We all need to wear different hats and play different roles from time to time, but Hannah Stoddard, the Student Trustee for Bellevue College, is far more familiar with this challenge than most.
When Stoddard first took on the role, she was not a stranger to leadership positions; having been the Bellevue Model United Nations club president, Stoddard was used to taking a leading role in college activities. But upon entering office, it became more and more clear that being a student trustee was about much more than herself and her opinions. “I think the most important thing to understand about being a student trustee is that you aren’t leading anything. You are working with a team, and everything you do or say reflects back on the board,” she told The Watchdog.
As Stoddard continued her work, she got to meet the staff members of both Washington state senators and the staff of Congressman Smith. A leader by nature, Stoddard found it difficult to not advocate for her personal beliefs. “When I met with these officials who were connected to some of the most powerful people in the state, it was [hard to not] just blurt out questions regarding making college free for all, updating the federal minimum wage and things like that.” While Stoddard was visiting these individuals, she had to be there not as Hannah Stoddard, concerned citizen, but rather as Hannah Stoddard, the Bellevue College student trustee. There was this conflict of being a leader versus being a representative, both fighting for dominance of Stoddard’s behavior, all in the presence of powerful government officials. But as long as she was in their company as the student trustee, there was no room for “expressing a personal opinion.”

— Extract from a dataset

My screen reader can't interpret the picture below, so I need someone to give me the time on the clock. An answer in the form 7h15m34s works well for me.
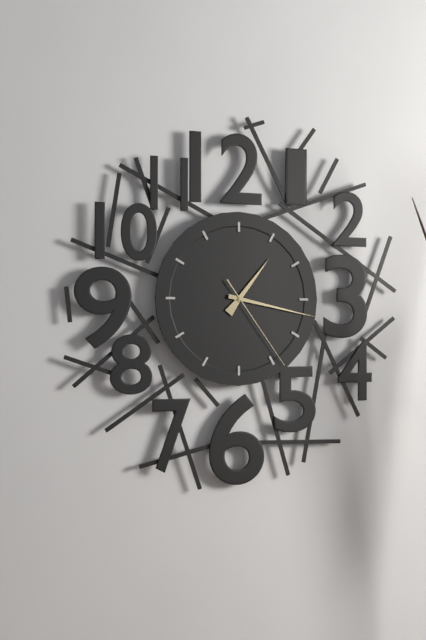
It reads 1h17m24s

Often, institutions and student groups contacted Stoddard when they were lobbying the board for one thing or another, asking her for promises or pledges of support for their causes. “There was this one time where a student leader contacted me asking if I supported implementing an initiative for the board to implement. I had to take a step back and realize that while I personally approved of the initiative, it wasn’t my place to provide promises or comment on the initiative since I would be representing everyone else’s opinion.” In the battle of Stoddard, the student vs. Stoddard, the trustee, the trustee won; the trustee always had to win. The trustee was not just Stoddard but an institution that represented tens of thousands of students and staff, and it was almost a duty to remain impartial on issues publically.
Stoddard, however, has come to understand the power in acting as part of an institution. “Slow and steady goes the ship is the best way to describe the board of trustees. When each of us acts and speaks in consensus with one another, our promises and commitments become just that more valuable.”
As Stoddard’s term comes to a close, she had this to say about her unique experience as the trustee: “It was very fun being on the board of trustees. After a while, it became almost second nature to act kind of like two different people. That’s not to say that I could not advocate for issues important to BC students such as strong internet access, etc. I just learned to be an advocate while working within the confines of the board.”